* Aim of the exercise
Beneath this line sits some data. Return only its lines from the one holding "ART. 3) ACCESSO AL SERVI" through the one holding "INTERNATIONALE Größentabelle", inclusive, exactly, with the images removed.

* Excerpted records
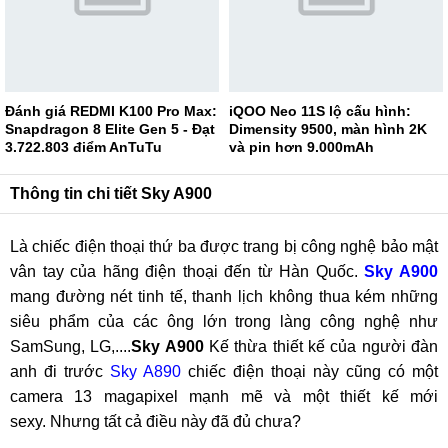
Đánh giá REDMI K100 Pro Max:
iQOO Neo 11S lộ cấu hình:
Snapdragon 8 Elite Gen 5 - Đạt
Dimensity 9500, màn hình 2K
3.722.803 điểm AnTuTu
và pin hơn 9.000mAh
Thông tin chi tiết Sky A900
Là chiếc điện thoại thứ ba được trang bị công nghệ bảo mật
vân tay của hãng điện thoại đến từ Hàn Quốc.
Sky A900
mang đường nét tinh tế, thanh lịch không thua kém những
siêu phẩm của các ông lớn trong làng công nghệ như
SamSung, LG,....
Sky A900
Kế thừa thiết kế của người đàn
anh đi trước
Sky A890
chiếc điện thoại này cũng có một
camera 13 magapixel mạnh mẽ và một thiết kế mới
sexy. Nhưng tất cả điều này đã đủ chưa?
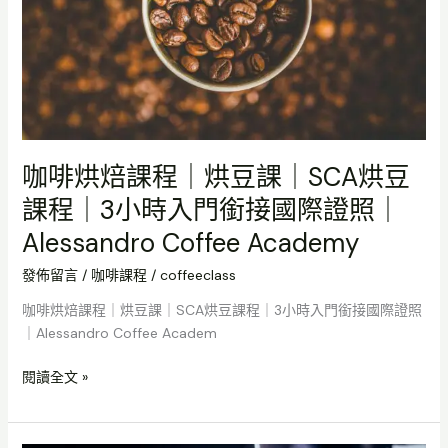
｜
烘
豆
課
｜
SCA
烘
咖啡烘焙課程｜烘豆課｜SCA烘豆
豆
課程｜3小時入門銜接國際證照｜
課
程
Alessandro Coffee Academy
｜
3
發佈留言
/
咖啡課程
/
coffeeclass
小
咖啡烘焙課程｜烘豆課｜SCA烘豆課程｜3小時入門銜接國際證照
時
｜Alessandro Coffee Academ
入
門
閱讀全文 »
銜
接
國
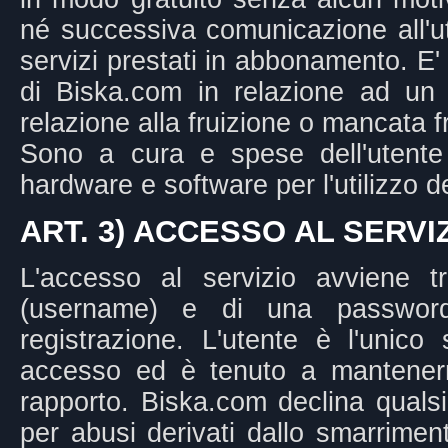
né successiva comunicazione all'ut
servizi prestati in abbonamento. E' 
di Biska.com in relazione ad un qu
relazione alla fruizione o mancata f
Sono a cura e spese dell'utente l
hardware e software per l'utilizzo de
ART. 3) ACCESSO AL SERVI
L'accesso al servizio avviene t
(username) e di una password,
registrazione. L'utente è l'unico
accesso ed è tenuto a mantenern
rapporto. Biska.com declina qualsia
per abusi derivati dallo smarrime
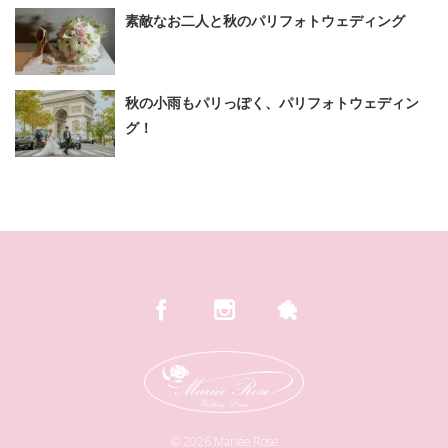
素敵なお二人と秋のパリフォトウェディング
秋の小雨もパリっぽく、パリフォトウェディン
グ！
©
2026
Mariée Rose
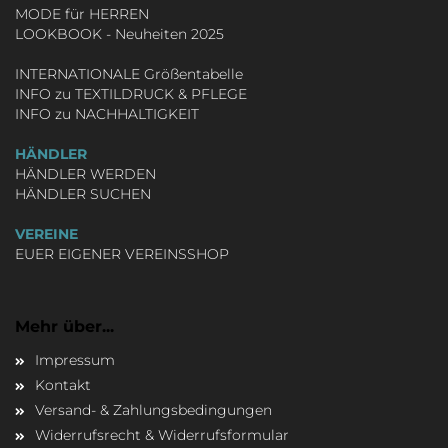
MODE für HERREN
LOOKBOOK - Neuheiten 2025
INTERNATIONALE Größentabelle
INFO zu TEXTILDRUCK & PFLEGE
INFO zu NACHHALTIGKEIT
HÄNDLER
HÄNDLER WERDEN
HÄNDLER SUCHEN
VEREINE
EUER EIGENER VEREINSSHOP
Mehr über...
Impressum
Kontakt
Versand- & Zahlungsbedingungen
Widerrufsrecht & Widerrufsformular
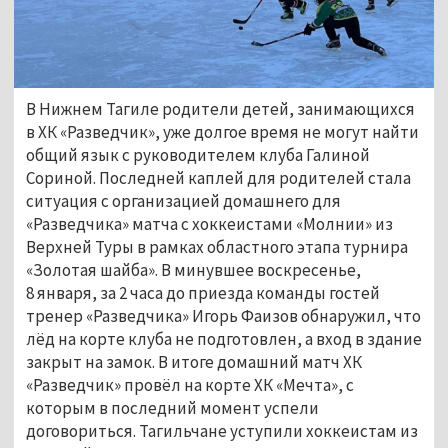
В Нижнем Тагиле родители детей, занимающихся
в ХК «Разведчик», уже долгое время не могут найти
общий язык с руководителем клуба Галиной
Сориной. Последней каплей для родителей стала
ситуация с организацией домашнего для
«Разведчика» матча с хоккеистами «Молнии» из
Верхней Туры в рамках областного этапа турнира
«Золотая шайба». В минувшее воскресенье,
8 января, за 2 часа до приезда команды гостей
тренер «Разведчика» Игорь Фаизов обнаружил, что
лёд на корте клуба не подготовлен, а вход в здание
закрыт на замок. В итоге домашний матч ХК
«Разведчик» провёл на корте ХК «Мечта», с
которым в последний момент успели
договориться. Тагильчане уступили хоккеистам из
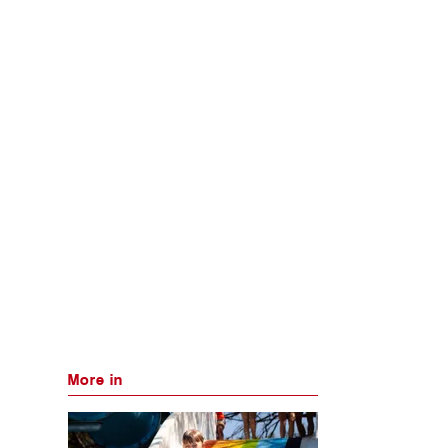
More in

* Answer to the problem
ART. 3) ACCESSO AL SERVI
L'accesso al servizio avviene t
(username) e di una password,
registrazione. L'utente è l'unico
accesso ed è tenuto a mantenern
rapporto. Biska.com declina qualsia
per abusi derivati dallo smarrime
素敵なお二人と秋のパリフォトウェディング
秋の小雨もパリっぽく、パリフォトウェディン
グ！
©
2026
Mariée Rose
MODE für HERREN
LOOKBOOK - Neuheiten 2025
INTERNATIONALE Größentabelle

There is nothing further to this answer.